En novembre 2007, l’ex-premier ministre, Brian Mulroney, déclarait : « J’en suis venu à la conclusion que pour régler cette question et exposer tous les faits et le rôle joué par toutes les personnes impliquées, des fonctionnaires aux responsables élus, des lobbyistes aux autorités policières, ainsi que les journalistes, la seule solution pour le gouvernement est de lancer une commission d’enquête publique en bonne et due forme ». En décembre 2007, le même ex-premier ministre déclare maintenant : « J’ai demandé (l’enquête) pour démontrer mon innocence (…) mon innocence complète. J’ai demandé une commission d’enquête royale sur cela. Mais lorsque vous regardez ce qui est arrivé maintenant, les preuves que vous avez (…) Je crois qu’il est clair que nous avons une situation bien différente sur les bras ». Il n’y aurait plus de nécessité de tenir une telle commission d’enquête.
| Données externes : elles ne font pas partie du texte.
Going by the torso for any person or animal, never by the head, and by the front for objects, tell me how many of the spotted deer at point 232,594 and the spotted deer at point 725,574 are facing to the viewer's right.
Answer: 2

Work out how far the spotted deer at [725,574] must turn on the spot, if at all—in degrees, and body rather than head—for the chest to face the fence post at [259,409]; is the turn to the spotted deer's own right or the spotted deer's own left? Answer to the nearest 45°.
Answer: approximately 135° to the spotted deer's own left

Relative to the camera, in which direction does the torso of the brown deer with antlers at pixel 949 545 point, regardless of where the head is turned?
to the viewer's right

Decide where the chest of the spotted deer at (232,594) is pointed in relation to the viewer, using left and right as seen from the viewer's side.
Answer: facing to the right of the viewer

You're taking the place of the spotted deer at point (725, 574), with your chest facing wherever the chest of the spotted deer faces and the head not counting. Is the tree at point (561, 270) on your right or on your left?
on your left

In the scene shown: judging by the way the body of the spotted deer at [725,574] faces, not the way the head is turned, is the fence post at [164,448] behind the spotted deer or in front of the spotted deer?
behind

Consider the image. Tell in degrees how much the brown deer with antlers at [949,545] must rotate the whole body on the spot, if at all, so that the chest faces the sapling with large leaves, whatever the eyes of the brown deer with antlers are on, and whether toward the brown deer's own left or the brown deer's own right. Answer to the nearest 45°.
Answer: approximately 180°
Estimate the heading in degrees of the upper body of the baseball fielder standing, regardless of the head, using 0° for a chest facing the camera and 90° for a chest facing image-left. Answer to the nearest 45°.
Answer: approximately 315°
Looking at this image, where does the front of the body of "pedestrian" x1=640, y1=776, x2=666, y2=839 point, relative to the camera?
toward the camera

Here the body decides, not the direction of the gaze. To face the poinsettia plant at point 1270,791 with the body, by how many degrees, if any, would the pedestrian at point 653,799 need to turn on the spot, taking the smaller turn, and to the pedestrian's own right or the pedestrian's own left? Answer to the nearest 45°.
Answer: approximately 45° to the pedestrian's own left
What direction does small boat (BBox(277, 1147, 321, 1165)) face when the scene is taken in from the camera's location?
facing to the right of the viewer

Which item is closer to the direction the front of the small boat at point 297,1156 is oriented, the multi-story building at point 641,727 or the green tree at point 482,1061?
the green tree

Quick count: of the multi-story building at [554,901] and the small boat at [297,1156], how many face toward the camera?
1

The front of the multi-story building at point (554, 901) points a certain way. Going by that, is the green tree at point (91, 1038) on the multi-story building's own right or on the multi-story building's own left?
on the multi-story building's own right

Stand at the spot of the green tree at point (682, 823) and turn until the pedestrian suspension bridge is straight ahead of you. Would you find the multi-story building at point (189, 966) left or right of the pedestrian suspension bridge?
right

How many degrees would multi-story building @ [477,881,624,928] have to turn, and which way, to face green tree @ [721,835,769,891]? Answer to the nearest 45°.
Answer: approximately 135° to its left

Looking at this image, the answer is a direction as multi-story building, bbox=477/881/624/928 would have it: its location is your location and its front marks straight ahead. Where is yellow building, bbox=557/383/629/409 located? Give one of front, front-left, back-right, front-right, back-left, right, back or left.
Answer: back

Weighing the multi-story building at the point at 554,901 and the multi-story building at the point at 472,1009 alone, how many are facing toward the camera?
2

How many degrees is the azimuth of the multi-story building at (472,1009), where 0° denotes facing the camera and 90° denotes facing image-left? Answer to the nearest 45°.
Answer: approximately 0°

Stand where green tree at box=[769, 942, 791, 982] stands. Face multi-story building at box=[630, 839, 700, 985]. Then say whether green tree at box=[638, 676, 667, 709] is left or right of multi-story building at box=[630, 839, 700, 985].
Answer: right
Un éditorialiste du Soleil de Québec écrit : « Les explications alambiquées ne suffisent pas. Et c’est bien dommage, car Brian Mulroney a été un très grand premier ministre canadien, tout particulièrement par sa détermination sincère de ramener les Québécois dans le giron constitutionnel dans l’honneur et l’enthousiasme. Mais l’homme d’État a malheureusement et irrémédiablement entaché son impressionnante feuille de route avec ses gros billets échangés dans des contextes douteux ».

Il convient de donner la parole aux Anciens : « Donnez tout pouvoir à l’homme le plus vertueux qui soit, vous le verrez bientôt changer d’attitude » (Hérodote).